* _Exercise objective_
According to the excerpt on hiring content writers, what percentage of writing candidates are not qualified to be writers?

* _Excerpt provided_
If you hire a writer in San Francisco, it will take you a year to produce approximately 200 pages of content. That same budget would amount to over 800 pages of content with a content team in Thailand.
Need a reminder on how that affects the success of your campaign? Scroll back up to Part 2: Best SEO Campaigns are Content-driven.
Finally, we hired from and worked with writers from almost all continents and 20 countries, with both ESL and native speakers.
Our experience has shown:
Native English speaker does not = “good writer”
The non-native speakers we worked with were better content writers than most of the United States and Canada-based writers we worked with
If you have a limited budget, isn’t it better to pay someone living in a lower-cost country well than to underpay someone from the U.S.?
3.4.2. Why hiring writers is SO challenging
In the process of growing our agency and scaling to 600+ pages per month, we’ve grown our community of SEOs and content marketers to 6,000 members.
You can click here to Join.
All these professionals and so many more content producers across Reddit, LinkedIn, and Twitter have been saying one thing in different ways:
Hiring good writers is hard.
Here are some of the complaints we’ve seen the most:
Most who say they can write — cannot — not even basics.
Even if I find someone good, it takes soooo much effort → too inefficient.
Then, the big one.
One I hear all the time:
“The quality of the final draft was massively different from the sample & I had to redo it entirely”
I was reading one Redditor’s test about hiring from 17 different websites…
He soon realized MOST of his candidates were scammers.
With years of data from our own hiring pushes and surveying the broader community of content marketers, we came to realize that hiring writers is hard.
Here are the 7 conclusions to why hiring writers is SO challenging:
95% of writing candidates are not qualified to be writers. It is one of the lowest barriers to entry into the job market. You need to know English. The numbers spiked as the world shifted to more remote-centric working environments.
Poor candidates submit good portfolios. Let me give you an example. Before we built a sophisticated hiring funnel, we would evaluate writers by their portfolios and short interviews. We would hire them and give them a chance to deliver content on par with what their portfolio suggested. In more cases than not, that would result in not one, not two, but three to four articles that would need substantial editing. As an organization with a focus on quality content production, our editorial team would have to completely rewrite these articles to prepare them for publishing. We terminate the writers. They go on to have those articles in their portfolios. And we’ve seen that across multiple other examples — portfolio articles will, in most cases, be heavily edited.
Every step in the hiring cycle is manual. And tedious! We’ve seen it will take 10 to 15 touch points with candidates before sending an offer. Writer candidates will have questions about your Job ad, they will slide into your DMs, emails, website chat etc, etc. Because you want to work with the best people out there, you want to respond to every message request and minimize the risk of losing that perfect candidate.
It takes many discrete steps to bring 1 candidate through your hiring funnel from application received to hired status. For example, when you move your candidate through a hiring funnel, you assign them statuses like “applied –> portfolio reviewed –> invited to test –> test submitted –> invited to interview –> offer sent –> hired.If everything goes smoothly, you’ll need to send and receive between 10-14 emails to hire just one candidate.

* _Items_

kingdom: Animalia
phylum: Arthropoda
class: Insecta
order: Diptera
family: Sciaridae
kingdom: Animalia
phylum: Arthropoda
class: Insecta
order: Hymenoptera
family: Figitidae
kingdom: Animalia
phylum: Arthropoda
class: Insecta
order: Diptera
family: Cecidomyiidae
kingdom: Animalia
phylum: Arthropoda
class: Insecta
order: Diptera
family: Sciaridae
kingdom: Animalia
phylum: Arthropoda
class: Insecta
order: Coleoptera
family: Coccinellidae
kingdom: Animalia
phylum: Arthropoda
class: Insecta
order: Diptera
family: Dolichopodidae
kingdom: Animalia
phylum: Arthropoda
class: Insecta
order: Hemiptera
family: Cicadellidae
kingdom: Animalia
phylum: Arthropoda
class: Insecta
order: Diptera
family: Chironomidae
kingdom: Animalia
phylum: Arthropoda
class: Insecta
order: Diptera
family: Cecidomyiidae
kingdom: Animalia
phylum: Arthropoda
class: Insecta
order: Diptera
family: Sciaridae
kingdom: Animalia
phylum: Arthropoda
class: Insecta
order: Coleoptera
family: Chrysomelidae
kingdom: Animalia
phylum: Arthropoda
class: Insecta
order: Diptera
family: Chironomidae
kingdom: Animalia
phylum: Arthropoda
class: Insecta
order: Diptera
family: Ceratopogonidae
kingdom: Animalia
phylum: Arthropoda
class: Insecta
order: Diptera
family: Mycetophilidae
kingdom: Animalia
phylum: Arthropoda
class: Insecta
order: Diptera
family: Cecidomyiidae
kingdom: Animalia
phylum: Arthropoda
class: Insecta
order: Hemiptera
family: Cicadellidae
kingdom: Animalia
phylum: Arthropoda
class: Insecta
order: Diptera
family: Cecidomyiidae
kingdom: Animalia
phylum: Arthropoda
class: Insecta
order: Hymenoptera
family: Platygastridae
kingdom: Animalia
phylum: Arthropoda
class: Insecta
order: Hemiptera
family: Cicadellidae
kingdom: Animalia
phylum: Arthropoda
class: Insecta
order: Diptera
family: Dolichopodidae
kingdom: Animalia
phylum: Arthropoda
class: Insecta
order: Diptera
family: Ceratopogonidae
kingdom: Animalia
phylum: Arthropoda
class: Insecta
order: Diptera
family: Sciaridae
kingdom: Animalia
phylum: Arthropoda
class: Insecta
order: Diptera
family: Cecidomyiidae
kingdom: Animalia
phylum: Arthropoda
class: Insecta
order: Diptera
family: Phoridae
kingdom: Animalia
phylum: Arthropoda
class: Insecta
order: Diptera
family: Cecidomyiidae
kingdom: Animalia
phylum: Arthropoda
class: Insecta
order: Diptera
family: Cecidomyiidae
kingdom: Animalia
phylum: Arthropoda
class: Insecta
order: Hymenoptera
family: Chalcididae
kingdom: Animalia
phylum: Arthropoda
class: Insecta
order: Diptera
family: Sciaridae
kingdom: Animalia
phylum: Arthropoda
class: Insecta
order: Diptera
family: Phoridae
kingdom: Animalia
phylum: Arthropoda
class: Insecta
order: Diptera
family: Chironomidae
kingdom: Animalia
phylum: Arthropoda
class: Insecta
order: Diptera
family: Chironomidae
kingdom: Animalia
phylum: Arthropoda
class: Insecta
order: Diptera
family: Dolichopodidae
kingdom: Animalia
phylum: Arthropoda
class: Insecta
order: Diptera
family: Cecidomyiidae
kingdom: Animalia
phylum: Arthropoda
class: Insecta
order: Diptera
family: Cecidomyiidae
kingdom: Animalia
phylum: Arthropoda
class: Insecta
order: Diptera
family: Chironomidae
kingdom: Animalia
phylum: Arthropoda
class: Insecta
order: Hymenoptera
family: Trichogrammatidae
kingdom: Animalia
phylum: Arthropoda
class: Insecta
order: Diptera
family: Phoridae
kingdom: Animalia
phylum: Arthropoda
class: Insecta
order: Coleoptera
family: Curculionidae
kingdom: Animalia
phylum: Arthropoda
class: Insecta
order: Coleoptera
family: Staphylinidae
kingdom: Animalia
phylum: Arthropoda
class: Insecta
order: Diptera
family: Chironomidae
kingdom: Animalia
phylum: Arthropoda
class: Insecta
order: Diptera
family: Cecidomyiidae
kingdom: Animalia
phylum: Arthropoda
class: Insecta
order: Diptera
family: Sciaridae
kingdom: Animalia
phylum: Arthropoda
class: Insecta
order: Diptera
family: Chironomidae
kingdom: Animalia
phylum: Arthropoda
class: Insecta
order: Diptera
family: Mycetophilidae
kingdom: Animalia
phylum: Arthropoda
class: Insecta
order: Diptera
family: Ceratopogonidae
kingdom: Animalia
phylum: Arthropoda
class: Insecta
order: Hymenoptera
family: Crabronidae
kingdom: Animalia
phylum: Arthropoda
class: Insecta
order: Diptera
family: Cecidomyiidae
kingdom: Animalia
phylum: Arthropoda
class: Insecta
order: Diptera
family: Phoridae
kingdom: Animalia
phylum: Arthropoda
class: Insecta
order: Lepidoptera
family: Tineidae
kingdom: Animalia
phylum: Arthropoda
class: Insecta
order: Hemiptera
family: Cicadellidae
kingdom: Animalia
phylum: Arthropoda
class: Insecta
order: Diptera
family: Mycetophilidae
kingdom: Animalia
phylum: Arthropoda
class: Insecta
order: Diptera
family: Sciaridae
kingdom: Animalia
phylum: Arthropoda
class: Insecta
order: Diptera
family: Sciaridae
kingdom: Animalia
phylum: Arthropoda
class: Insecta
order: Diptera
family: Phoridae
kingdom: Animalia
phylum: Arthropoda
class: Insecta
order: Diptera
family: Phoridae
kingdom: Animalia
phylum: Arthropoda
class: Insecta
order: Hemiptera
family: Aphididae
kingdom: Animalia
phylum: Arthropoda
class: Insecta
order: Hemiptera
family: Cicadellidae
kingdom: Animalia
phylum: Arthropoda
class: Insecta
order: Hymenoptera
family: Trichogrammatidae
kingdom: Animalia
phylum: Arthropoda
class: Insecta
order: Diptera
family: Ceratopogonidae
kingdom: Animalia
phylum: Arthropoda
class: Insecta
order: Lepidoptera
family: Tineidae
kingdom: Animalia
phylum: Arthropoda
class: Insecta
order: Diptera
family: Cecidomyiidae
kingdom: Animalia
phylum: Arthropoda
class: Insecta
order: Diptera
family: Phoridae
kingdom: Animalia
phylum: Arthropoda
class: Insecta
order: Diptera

* _Answer for the task_
95% of writing candidates are not qualified to be writers.